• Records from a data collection
= Beginning of Section =
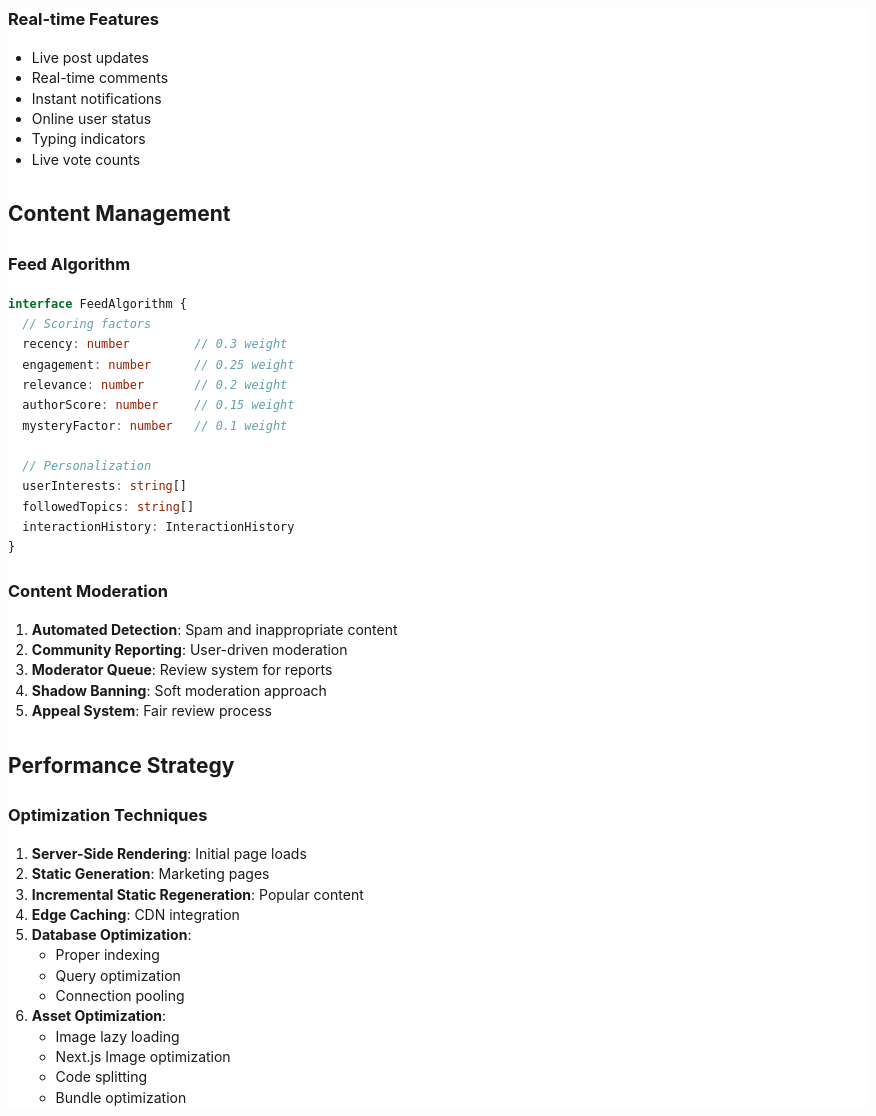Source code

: ### Real-time Features
- Live post updates
- Real-time comments
- Instant notifications
- Online user status
- Typing indicators
- Live vote counts

## Content Management

### Feed Algorithm
```typescript
interface FeedAlgorithm {
  // Scoring factors
  recency: number         // 0.3 weight
  engagement: number      // 0.25 weight
  relevance: number       // 0.2 weight
  authorScore: number     // 0.15 weight
  mysteryFactor: number   // 0.1 weight
  
  // Personalization
  userInterests: string[]
  followedTopics: string[]
  interactionHistory: InteractionHistory
}
```

### Content Moderation
1. **Automated Detection**: Spam and inappropriate content
2. **Community Reporting**: User-driven moderation
3. **Moderator Queue**: Review system for reports
4. **Shadow Banning**: Soft moderation approach
5. **Appeal System**: Fair review process

## Performance Strategy

### Optimization Techniques
1. **Server-Side Rendering**: Initial page loads
2. **Static Generation**: Marketing pages
3. **Incremental Static Regeneration**: Popular content
4. **Edge Caching**: CDN integration
5. **Database Optimization**: 
   - Proper indexing
   - Query optimization
   - Connection pooling
6. **Asset Optimization**:
   - Image lazy loading
   - Next.js Image optimization
   - Code splitting
   - Bundle optimization
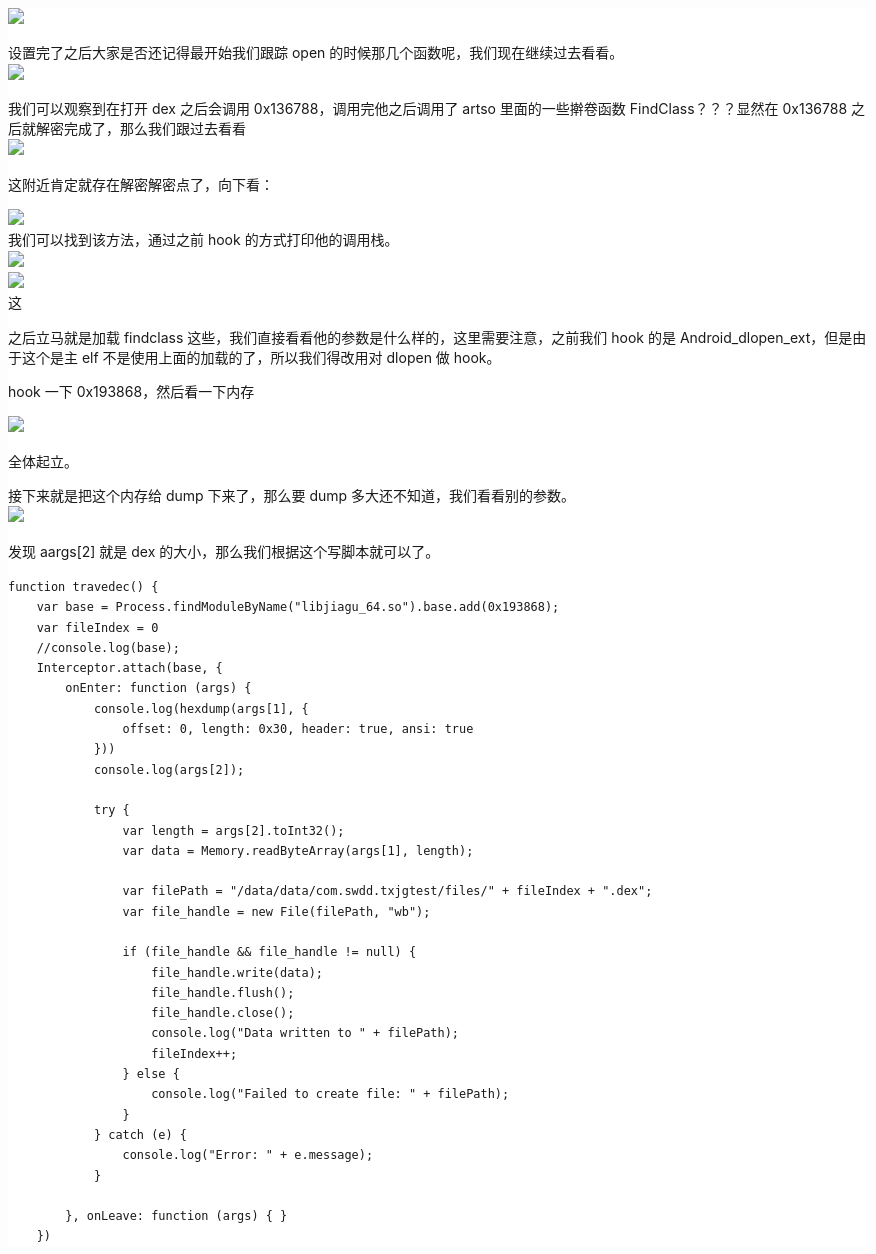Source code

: ![](https://shangwendada.top/wp-content/uploads/2024/08/image-1723398478986.png)

设置完了之后大家是否还记得最开始我们跟踪 open 的时候那几个函数呢，我们现在继续过去看看。  
![](https://shangwendada.top/wp-content/uploads/2024/08/image-1723398637773.png)

我们可以观察到在打开 dex 之后会调用 0x136788，调用完他之后调用了 artso 里面的一些擀卷函数 FindClass？？？显然在 0x136788 之后就解密完成了，那么我们跟过去看看  
![](https://shangwendada.top/wp-content/uploads/2024/08/image-1723399267616.png)

这附近肯定就存在解密解密点了，向下看：

![](https://shangwendada.top/wp-content/uploads/2024/08/image-1723400487374.png)  
我们可以找到该方法，通过之前 hook 的方式打印他的调用栈。  
![](https://shangwendada.top/wp-content/uploads/2024/08/image-1723400556195.png)  
![](https://shangwendada.top/wp-content/uploads/2024/08/image-1723400579545.png)  
这

之后立马就是加载 findclass 这些，我们直接看看他的参数是什么样的，这里需要注意，之前我们 hook 的是 Android_dlopen_ext，但是由于这个是主 elf 不是使用上面的加载的了，所以我们得改用对 dlopen 做 hook。

hook 一下 0x193868，然后看一下内存

![](https://shangwendada.top/wp-content/uploads/2024/08/image-1723401028269.png)

全体起立。

接下来就是把这个内存给 dump 下来了，那么要 dump 多大还不知道，我们看看别的参数。  
![](https://shangwendada.top/wp-content/uploads/2024/08/image-1723401145996.png)

发现 aargs[2] 就是 dex 的大小，那么我们根据这个写脚本就可以了。

```
function travedec() {
    var base = Process.findModuleByName("libjiagu_64.so").base.add(0x193868);
    var fileIndex = 0
    //console.log(base);
    Interceptor.attach(base, {
        onEnter: function (args) {
            console.log(hexdump(args[1], {
                offset: 0, length: 0x30, header: true, ansi: true
            }))
            console.log(args[2]);
 
            try {
                var length = args[2].toInt32();
                var data = Memory.readByteArray(args[1], length);
 
                var filePath = "/data/data/com.swdd.txjgtest/files/" + fileIndex + ".dex";
                var file_handle = new File(filePath, "wb");
 
                if (file_handle && file_handle != null) {
                    file_handle.write(data);
                    file_handle.flush();
                    file_handle.close();
                    console.log("Data written to " + filePath);
                    fileIndex++;
                } else {
                    console.log("Failed to create file: " + filePath);
                }
            } catch (e) {
                console.log("Error: " + e.message);
            }
 
        }, onLeave: function (args) { }
    })
```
= End of Section =
• Exercise aim
Find the line with "### Real-time Features" in the data above, and from there retype each line exactly through the line with "接下来就是把这个内存给 dump 下来了，那么要", skipping the pictures along the way.

• Exercise result
: ### Real-time Features
- Live post updates
- Real-time comments
- Instant notifications
- Online user status
- Typing indicators
- Live vote counts

## Content Management

### Feed Algorithm
```typescript
interface FeedAlgorithm {
  // Scoring factors
  recency: number         // 0.3 weight
  engagement: number      // 0.25 weight
  relevance: number       // 0.2 weight
  authorScore: number     // 0.15 weight
  mysteryFactor: number   // 0.1 weight
  
  // Personalization
  userInterests: string[]
  followedTopics: string[]
  interactionHistory: InteractionHistory
}
```

### Content Moderation
1. **Automated Detection**: Spam and inappropriate content
2. **Community Reporting**: User-driven moderation
3. **Moderator Queue**: Review system for reports
4. **Shadow Banning**: Soft moderation approach
5. **Appeal System**: Fair review process

## Performance Strategy

### Optimization Techniques
1. **Server-Side Rendering**: Initial page loads
2. **Static Generation**: Marketing pages
3. **Incremental Static Regeneration**: Popular content
4. **Edge Caching**: CDN integration
5. **Database Optimization**: 
   - Proper indexing
   - Query optimization
   - Connection pooling
6. **Asset Optimization**:
   - Image lazy loading
   - Next.js Image optimization
   - Code splitting
   - Bundle optimization
Source code

: ![](https://shangwendada.top/wp-content/uploads/2024/08/image-1723398478986.png)

设置完了之后大家是否还记得最开始我们跟踪 open 的时候那几个函数呢，我们现在继续过去看看。  
![](https://shangwendada.top/wp-content/uploads/2024/08/image-1723398637773.png)

我们可以观察到在打开 dex 之后会调用 0x136788，调用完他之后调用了 artso 里面的一些擀卷函数 FindClass？？？显然在 0x136788 之后就解密完成了，那么我们跟过去看看  
![](https://shangwendada.top/wp-content/uploads/2024/08/image-1723399267616.png)

这附近肯定就存在解密解密点了，向下看：

![](https://shangwendada.top/wp-content/uploads/2024/08/image-1723400487374.png)  
我们可以找到该方法，通过之前 hook 的方式打印他的调用栈。  
![](https://shangwendada.top/wp-content/uploads/2024/08/image-1723400556195.png)  
![](https://shangwendada.top/wp-content/uploads/2024/08/image-1723400579545.png)  
这

之后立马就是加载 findclass 这些，我们直接看看他的参数是什么样的，这里需要注意，之前我们 hook 的是 Android_dlopen_ext，但是由于这个是主 elf 不是使用上面的加载的了，所以我们得改用对 dlopen 做 hook。

hook 一下 0x193868，然后看一下内存

![](https://shangwendada.top/wp-content/uploads/2024/08/image-1723401028269.png)

全体起立。

接下来就是把这个内存给 dump 下来了，那么要 dump 多大还不知道，我们看看别的参数。  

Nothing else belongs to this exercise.